I feel kind of weird posting in here... I read some earlier posts and they're from like...before Nick and I broke up. Weird...

Speaking of Nick. I love him, in case any of you forgot. We have a pretty stable relationship right now, and we're pretty much back to normal. We're going to the melting pot on saturday night, so that should be nice. We're really getting along well lately. We don't talk all that often - maybe once a week or two - but it's good. We're both busy, and it works. We're just really good friends again, and it's really nice. Yes, we have talked about the us thing, b/c when I'm around him too much I get all emotional and profess my undying love for him, and we've both kind of decided that there's a fair to good chance that we might end up together in the end, but for right now it's not the greatest idea. I like that. Remember when I couldn't stand the thought of a serious relationship but I still wanted to make out/sleep with everyone? Yeah...I don't want anything to do with anything that has a penis (except Nathan...but he's gay, so does it really count? and I don't want anything physical with him) What's up with me? So weird with my history. I just really like the whole going about life thing without worrying about boys.... I have no idea what my life will hold in the next two years...will I start teaching? go to grad school? what do I go to grad school for? Choral conducting? music education? I'm totally clueless, and I kind of like only having to worry about that, instead of what some guy thinks.

So here's the deal with Will... it's really weird...and I just kind of ignore any awkwardness b/c it isn't really as awkward as you might think. So over the summer I broke off the engagement hoping it would give him some motivation to get off of his ass and do something with his life. No such luck...and in the process I kind of just stopped caring about the whole situation and currently have no romantic feelings for him. So like 2 months ago I told him I didn't want to be in a relationship with him, and so we're not. Yes we still live together and yes we have a puppy together. The puppy thing probably wasn't the best idea, but it'll work out. Now...it took Will a while to get the hint that we weren't together and he kept trying to do everything he used to do, but I shut it down pretty early and now we're good. There really isn't that much awkward...you'd think it'd be pretty bad, but we're fine as long as he doesn't try to feel me up. But since we broke up, he has taken it upon himself (something very rare for him...) to apply to attend orlando culinary institute and will be going there next semester. It took him long enough, but w/e. I don't anticipate ever wanting to be with him again, but I don't want to be with anyone right now, so I can't really say that for sure. Everyone thinks he's gay anyways.

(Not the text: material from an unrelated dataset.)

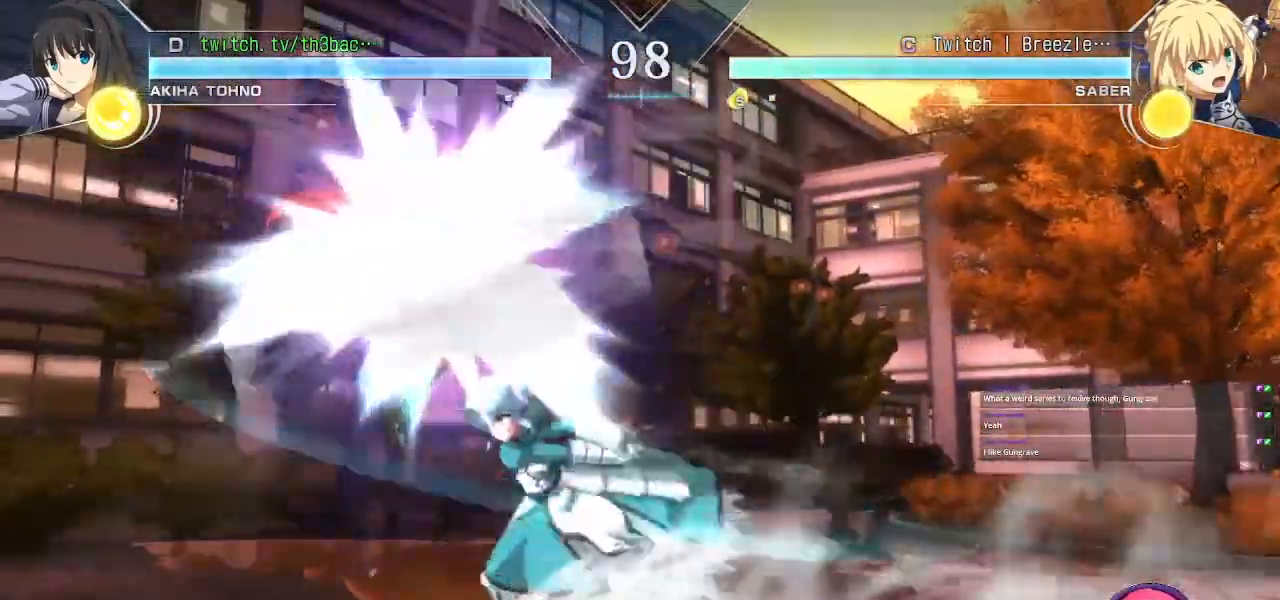
{"buttons": [], "left_stick": "center", "events": [[167, "CIRCLE", "down"], [233, "CIRCLE", "up"], [267, "left_stick", "center"], [317, "CIRCLE", "down"], [367, "CIRCLE", "up"]]}
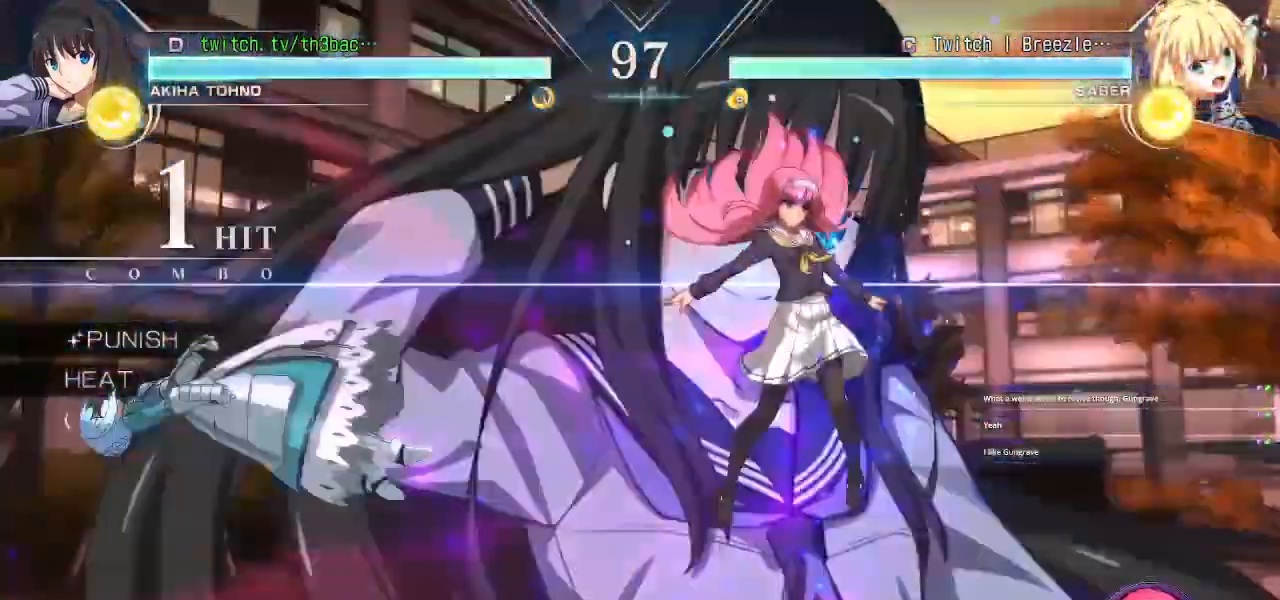
{"buttons": [], "left_stick": "center", "events": [[100, "CIRCLE", "down"], [117, "left_stick", "left"], [150, "CIRCLE", "up"], [250, "left_stick", "center"], [400, "left_stick", "left"], [467, "left_stick", "center"]]}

I really need to practice this week... My senior recital is April 10th at 4pm...that better be on your calendars right now. I intend to have another really good semester vocally. I improved a lot this semester and I sound pretty damn good right now.

I really need to go to sleep...I've become nocturnal and I don't like it.

I'll be home this friday and I want to go out. We should do that. Downtown melbourne maybe? If you're the bar type, you should come. Matt's Casbah(sp?) is pretty nice.

So I recently discovered Pandora, and I can't believe I've been living without it for so long. I LOVE it! it chooses such good music for me. Music by bands I've never heard of, but greatly enjoy.

Grey's Anatomy makes me cry a lot, and I kind of like it. It's been awhile since I've cried, and it feels remarkably nice. I'm a notorious cryer, and not doing it is just kind of weird for me... it makes me feel better to cry sometimes. Especially when I don't have a real reason my own to cry.

ok, shower now, and then sleep...I promise! Anyone wanna go dancing thursday?